* [GOAL OF THE EXERCISE] Please return all of the material exactly, with no line missing.
○ ○ ○ ○ ○ ○ ○
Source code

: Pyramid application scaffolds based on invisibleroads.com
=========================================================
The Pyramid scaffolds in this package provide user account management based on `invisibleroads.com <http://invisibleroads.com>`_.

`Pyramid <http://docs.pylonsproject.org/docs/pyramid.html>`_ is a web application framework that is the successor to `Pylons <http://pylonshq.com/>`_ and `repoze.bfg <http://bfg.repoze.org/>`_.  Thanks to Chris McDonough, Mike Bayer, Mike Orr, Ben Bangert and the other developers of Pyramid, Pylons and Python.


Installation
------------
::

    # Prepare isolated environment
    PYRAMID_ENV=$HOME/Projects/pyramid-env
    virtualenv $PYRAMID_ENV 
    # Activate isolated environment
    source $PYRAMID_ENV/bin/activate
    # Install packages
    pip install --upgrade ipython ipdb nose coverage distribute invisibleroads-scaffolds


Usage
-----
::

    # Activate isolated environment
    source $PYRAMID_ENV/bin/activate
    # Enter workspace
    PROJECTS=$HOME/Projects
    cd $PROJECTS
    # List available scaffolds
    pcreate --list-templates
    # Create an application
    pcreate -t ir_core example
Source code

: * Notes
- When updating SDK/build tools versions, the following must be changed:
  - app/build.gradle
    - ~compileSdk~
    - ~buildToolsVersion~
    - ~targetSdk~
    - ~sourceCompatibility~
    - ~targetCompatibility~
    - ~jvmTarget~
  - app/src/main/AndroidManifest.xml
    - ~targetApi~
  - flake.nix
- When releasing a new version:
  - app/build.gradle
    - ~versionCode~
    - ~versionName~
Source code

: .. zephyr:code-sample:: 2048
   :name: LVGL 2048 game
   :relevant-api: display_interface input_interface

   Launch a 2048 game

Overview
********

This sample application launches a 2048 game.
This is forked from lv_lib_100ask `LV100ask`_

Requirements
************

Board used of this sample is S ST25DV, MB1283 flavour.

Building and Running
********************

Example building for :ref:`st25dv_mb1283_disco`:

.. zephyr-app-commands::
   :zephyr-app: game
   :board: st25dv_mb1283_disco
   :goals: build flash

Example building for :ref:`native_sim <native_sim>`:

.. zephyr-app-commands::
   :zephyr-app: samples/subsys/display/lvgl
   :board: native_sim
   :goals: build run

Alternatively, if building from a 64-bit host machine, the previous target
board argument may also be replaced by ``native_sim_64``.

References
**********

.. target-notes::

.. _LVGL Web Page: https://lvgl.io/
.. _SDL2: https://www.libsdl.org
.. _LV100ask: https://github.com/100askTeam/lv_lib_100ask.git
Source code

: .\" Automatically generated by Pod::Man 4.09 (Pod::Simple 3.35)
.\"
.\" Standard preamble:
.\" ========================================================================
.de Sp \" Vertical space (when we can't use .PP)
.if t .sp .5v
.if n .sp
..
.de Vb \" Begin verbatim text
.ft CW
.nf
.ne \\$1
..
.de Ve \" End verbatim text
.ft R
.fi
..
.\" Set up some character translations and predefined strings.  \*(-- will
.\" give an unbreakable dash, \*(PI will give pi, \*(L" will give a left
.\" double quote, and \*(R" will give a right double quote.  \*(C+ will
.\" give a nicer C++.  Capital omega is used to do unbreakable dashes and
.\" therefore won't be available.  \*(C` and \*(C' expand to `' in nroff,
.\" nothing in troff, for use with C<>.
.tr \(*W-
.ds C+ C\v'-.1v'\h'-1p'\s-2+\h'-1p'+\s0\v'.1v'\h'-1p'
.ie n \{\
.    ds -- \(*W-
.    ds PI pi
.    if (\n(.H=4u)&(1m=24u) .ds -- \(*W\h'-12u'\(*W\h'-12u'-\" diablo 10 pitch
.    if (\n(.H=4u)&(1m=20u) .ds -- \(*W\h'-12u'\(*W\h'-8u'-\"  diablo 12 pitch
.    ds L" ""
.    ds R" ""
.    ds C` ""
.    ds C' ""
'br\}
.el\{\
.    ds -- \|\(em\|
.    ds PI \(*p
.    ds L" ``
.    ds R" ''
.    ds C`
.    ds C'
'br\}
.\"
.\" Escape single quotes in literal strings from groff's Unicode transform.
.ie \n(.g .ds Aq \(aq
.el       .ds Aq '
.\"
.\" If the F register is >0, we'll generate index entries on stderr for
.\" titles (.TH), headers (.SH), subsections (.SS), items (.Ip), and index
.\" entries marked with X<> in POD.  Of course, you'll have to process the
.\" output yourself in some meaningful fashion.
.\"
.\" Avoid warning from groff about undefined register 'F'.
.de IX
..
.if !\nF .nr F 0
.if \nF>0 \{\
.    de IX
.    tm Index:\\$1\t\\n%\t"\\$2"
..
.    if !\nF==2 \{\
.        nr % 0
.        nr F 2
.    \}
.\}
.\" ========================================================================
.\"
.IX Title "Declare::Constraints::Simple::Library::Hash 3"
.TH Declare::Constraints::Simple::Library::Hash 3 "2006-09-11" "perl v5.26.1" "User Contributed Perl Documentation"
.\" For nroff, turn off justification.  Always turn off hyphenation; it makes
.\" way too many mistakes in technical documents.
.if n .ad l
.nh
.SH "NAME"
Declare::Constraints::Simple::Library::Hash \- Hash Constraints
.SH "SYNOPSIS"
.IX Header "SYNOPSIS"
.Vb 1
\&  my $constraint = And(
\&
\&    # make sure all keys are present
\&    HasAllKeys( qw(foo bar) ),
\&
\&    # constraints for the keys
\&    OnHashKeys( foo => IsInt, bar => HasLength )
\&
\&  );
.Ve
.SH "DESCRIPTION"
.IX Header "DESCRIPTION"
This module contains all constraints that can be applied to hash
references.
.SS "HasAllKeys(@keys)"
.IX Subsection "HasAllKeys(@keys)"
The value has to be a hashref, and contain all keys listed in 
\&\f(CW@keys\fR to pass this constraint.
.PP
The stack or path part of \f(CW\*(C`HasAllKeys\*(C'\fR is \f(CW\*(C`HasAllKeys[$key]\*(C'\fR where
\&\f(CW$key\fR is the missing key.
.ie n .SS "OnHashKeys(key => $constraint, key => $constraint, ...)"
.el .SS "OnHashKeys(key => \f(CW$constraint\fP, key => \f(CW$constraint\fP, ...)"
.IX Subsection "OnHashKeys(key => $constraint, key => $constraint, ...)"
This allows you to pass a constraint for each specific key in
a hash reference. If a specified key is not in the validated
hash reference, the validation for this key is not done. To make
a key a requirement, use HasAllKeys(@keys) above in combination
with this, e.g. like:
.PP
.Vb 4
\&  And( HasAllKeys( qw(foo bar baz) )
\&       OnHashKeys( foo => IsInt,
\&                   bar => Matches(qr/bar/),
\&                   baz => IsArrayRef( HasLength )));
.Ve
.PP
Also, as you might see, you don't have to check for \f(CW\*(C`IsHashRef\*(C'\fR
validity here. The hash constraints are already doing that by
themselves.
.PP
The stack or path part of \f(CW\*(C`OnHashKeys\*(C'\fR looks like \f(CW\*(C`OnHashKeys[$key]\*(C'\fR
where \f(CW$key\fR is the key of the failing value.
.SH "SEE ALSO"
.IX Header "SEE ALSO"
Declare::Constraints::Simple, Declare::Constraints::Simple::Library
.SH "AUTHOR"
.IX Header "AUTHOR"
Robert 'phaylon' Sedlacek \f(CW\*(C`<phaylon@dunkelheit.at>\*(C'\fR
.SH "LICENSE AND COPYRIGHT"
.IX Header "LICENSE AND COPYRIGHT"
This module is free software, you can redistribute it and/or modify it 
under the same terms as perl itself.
○ ○ ○ ○ ○ ○ ○
* [SOLVED PROBLEM]
Source code

: Pyramid application scaffolds based on invisibleroads.com
=========================================================
The Pyramid scaffolds in this package provide user account management based on `invisibleroads.com <http://invisibleroads.com>`_.

`Pyramid <http://docs.pylonsproject.org/docs/pyramid.html>`_ is a web application framework that is the successor to `Pylons <http://pylonshq.com/>`_ and `repoze.bfg <http://bfg.repoze.org/>`_.  Thanks to Chris McDonough, Mike Bayer, Mike Orr, Ben Bangert and the other developers of Pyramid, Pylons and Python.


Installation
------------
::

    # Prepare isolated environment
    PYRAMID_ENV=$HOME/Projects/pyramid-env
    virtualenv $PYRAMID_ENV 
    # Activate isolated environment
    source $PYRAMID_ENV/bin/activate
    # Install packages
    pip install --upgrade ipython ipdb nose coverage distribute invisibleroads-scaffolds


Usage
-----
::

    # Activate isolated environment
    source $PYRAMID_ENV/bin/activate
    # Enter workspace
    PROJECTS=$HOME/Projects
    cd $PROJECTS
    # List available scaffolds
    pcreate --list-templates
    # Create an application
    pcreate -t ir_core example
Source code

: * Notes
- When updating SDK/build tools versions, the following must be changed:
  - app/build.gradle
    - ~compileSdk~
    - ~buildToolsVersion~
    - ~targetSdk~
    - ~sourceCompatibility~
    - ~targetCompatibility~
    - ~jvmTarget~
  - app/src/main/AndroidManifest.xml
    - ~targetApi~
  - flake.nix
- When releasing a new version:
  - app/build.gradle
    - ~versionCode~
    - ~versionName~
Source code

: .. zephyr:code-sample:: 2048
   :name: LVGL 2048 game
   :relevant-api: display_interface input_interface

   Launch a 2048 game

Overview
********

This sample application launches a 2048 game.
This is forked from lv_lib_100ask `LV100ask`_

Requirements
************

Board used of this sample is S ST25DV, MB1283 flavour.

Building and Running
********************

Example building for :ref:`st25dv_mb1283_disco`:

.. zephyr-app-commands::
   :zephyr-app: game
   :board: st25dv_mb1283_disco
   :goals: build flash

Example building for :ref:`native_sim <native_sim>`:

.. zephyr-app-commands::
   :zephyr-app: samples/subsys/display/lvgl
   :board: native_sim
   :goals: build run

Alternatively, if building from a 64-bit host machine, the previous target
board argument may also be replaced by ``native_sim_64``.

References
**********

.. target-notes::

.. _LVGL Web Page: https://lvgl.io/
.. _SDL2: https://www.libsdl.org
.. _LV100ask: https://github.com/100askTeam/lv_lib_100ask.git
Source code

: .\" Automatically generated by Pod::Man 4.09 (Pod::Simple 3.35)
.\"
.\" Standard preamble:
.\" ========================================================================
.de Sp \" Vertical space (when we can't use .PP)
.if t .sp .5v
.if n .sp
..
.de Vb \" Begin verbatim text
.ft CW
.nf
.ne \\$1
..
.de Ve \" End verbatim text
.ft R
.fi
..
.\" Set up some character translations and predefined strings.  \*(-- will
.\" give an unbreakable dash, \*(PI will give pi, \*(L" will give a left
.\" double quote, and \*(R" will give a right double quote.  \*(C+ will
.\" give a nicer C++.  Capital omega is used to do unbreakable dashes and
.\" therefore won't be available.  \*(C` and \*(C' expand to `' in nroff,
.\" nothing in troff, for use with C<>.
.tr \(*W-
.ds C+ C\v'-.1v'\h'-1p'\s-2+\h'-1p'+\s0\v'.1v'\h'-1p'
.ie n \{\
.    ds -- \(*W-
.    ds PI pi
.    if (\n(.H=4u)&(1m=24u) .ds -- \(*W\h'-12u'\(*W\h'-12u'-\" diablo 10 pitch
.    if (\n(.H=4u)&(1m=20u) .ds -- \(*W\h'-12u'\(*W\h'-8u'-\"  diablo 12 pitch
.    ds L" ""
.    ds R" ""
.    ds C` ""
.    ds C' ""
'br\}
.el\{\
.    ds -- \|\(em\|
.    ds PI \(*p
.    ds L" ``
.    ds R" ''
.    ds C`
.    ds C'
'br\}
.\"
.\" Escape single quotes in literal strings from groff's Unicode transform.
.ie \n(.g .ds Aq \(aq
.el       .ds Aq '
.\"
.\" If the F register is >0, we'll generate index entries on stderr for
.\" titles (.TH), headers (.SH), subsections (.SS), items (.Ip), and index
.\" entries marked with X<> in POD.  Of course, you'll have to process the
.\" output yourself in some meaningful fashion.
.\"
.\" Avoid warning from groff about undefined register 'F'.
.de IX
..
.if !\nF .nr F 0
.if \nF>0 \{\
.    de IX
.    tm Index:\\$1\t\\n%\t"\\$2"
..
.    if !\nF==2 \{\
.        nr % 0
.        nr F 2
.    \}
.\}
.\" ========================================================================
.\"
.IX Title "Declare::Constraints::Simple::Library::Hash 3"
.TH Declare::Constraints::Simple::Library::Hash 3 "2006-09-11" "perl v5.26.1" "User Contributed Perl Documentation"
.\" For nroff, turn off justification.  Always turn off hyphenation; it makes
.\" way too many mistakes in technical documents.
.if n .ad l
.nh
.SH "NAME"
Declare::Constraints::Simple::Library::Hash \- Hash Constraints
.SH "SYNOPSIS"
.IX Header "SYNOPSIS"
.Vb 1
\&  my $constraint = And(
\&
\&    # make sure all keys are present
\&    HasAllKeys( qw(foo bar) ),
\&
\&    # constraints for the keys
\&    OnHashKeys( foo => IsInt, bar => HasLength )
\&
\&  );
.Ve
.SH "DESCRIPTION"
.IX Header "DESCRIPTION"
This module contains all constraints that can be applied to hash
references.
.SS "HasAllKeys(@keys)"
.IX Subsection "HasAllKeys(@keys)"
The value has to be a hashref, and contain all keys listed in 
\&\f(CW@keys\fR to pass this constraint.
.PP
The stack or path part of \f(CW\*(C`HasAllKeys\*(C'\fR is \f(CW\*(C`HasAllKeys[$key]\*(C'\fR where
\&\f(CW$key\fR is the missing key.
.ie n .SS "OnHashKeys(key => $constraint, key => $constraint, ...)"
.el .SS "OnHashKeys(key => \f(CW$constraint\fP, key => \f(CW$constraint\fP, ...)"
.IX Subsection "OnHashKeys(key => $constraint, key => $constraint, ...)"
This allows you to pass a constraint for each specific key in
a hash reference. If a specified key is not in the validated
hash reference, the validation for this key is not done. To make
a key a requirement, use HasAllKeys(@keys) above in combination
with this, e.g. like:
.PP
.Vb 4
\&  And( HasAllKeys( qw(foo bar baz) )
\&       OnHashKeys( foo => IsInt,
\&                   bar => Matches(qr/bar/),
\&                   baz => IsArrayRef( HasLength )));
.Ve
.PP
Also, as you might see, you don't have to check for \f(CW\*(C`IsHashRef\*(C'\fR
validity here. The hash constraints are already doing that by
themselves.
.PP
The stack or path part of \f(CW\*(C`OnHashKeys\*(C'\fR looks like \f(CW\*(C`OnHashKeys[$key]\*(C'\fR
where \f(CW$key\fR is the key of the failing value.
.SH "SEE ALSO"
.IX Header "SEE ALSO"
Declare::Constraints::Simple, Declare::Constraints::Simple::Library
.SH "AUTHOR"
.IX Header "AUTHOR"
Robert 'phaylon' Sedlacek \f(CW\*(C`<phaylon@dunkelheit.at>\*(C'\fR
.SH "LICENSE AND COPYRIGHT"
.IX Header "LICENSE AND COPYRIGHT"
This module is free software, you can redistribute it and/or modify it 
under the same terms as perl itself.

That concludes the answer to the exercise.